バスノンの地下城砦

 エンゼスメキア北西部に位置する巨大な地下城砦で、闇の領域。現在、暗黒帝国の南大陸における拠点となっている。“夜の主”というメルグアズールによって統治される。
 聖剣エグネウンの力によって廃虚と化したが、闇の領域にとって、廃虚となることは壊滅と同義ではない。かえって、よりいっそう侵入者を寄せつけない、迷宮としての複雑さを増したともいえる。確かに“主”以外のほとんどの魔物は滅ぼされたのだが、今では魔物の数も回復し、以前より増大しているようだ。
 この城砦は“夜の主”の結界の完全な領域内にあり、ここでは“夜の主”は絶対なる支配力をもつ。
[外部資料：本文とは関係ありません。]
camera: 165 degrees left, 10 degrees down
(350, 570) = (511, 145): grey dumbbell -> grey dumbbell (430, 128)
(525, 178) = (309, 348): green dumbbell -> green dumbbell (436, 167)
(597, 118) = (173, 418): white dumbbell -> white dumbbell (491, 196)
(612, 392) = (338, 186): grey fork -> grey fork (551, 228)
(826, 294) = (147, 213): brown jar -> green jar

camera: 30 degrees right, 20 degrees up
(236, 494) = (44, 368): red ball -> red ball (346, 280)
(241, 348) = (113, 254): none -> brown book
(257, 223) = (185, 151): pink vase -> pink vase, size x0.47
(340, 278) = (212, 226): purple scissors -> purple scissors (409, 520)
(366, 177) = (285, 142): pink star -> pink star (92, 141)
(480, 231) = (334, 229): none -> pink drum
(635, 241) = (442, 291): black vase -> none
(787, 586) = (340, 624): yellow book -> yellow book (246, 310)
 バスノンの創造は、“暗黒王”ヴァザルダウアによって為された。かつて暗黒王がその深い闇の眠りから目覚め、南大陸において地上への侵攻を始めた際に築き上げた拠点。地底深くへ巨大に穿たれ、複雑に構築された迷宮。地上から隔絶し、ひとつの世界を形成している。ここを徘徊する魔物たちの生態、暗い回廊をかすかに吹き抜ける湿った風、地下水脈を流れる水滴の一粒一粒・・・、この閉じた世界を形成するすべての様態は、互いに他の様態と関連し合い、複雑に絡み合って集積する。あたかもその全体が意志を持っているかのように。そして閉じた世界に対し与えた効果・・・・たとえば腕を上げるようなことが・・・が、全体にどのように波及し、どのような影響をおよぼすかの規則を知るだけの知性があれば、世界への効果と影響を操作し、その様態をまた読み解くことで、これを思考の代用として用いることができるであろう。それはいかなる書物よりも深く思索を拡げる道具となるのだ。
 暗黒王はまさにそのようなことを意図して、この広大な地下世界を構築したのだという。そこで生じるあらゆる事象を詳細に計画して。つまりこれは闇の軍勢の拠点であると同時に、暗黒王の思考を拡張した、ひとつの精神界でもある。・・・かつてリッジェはそのように語った。暗黒王こそはまさにこの複雑な構築物によって、人の限界など遥かに超えた概念領域を思考し、超常への道を模索しているのだと。
 やがて暗黒王は自らつくりあげた思考の中心においてエレフに破れ去る。遥かな歳月を主なきままに過ごした後、ついに聖剣に破壊されたとき、バスノンは積年の闇と静寂に加えて混沌という要素を取込み、奇怪にその様態を変えたともいえる。新たな主のもとでそれが今、何を‘思考’するかは、もはやどのような存在にも把握できないであろう。世界最大の迷宮、最大の異界と呼ばれる所以である。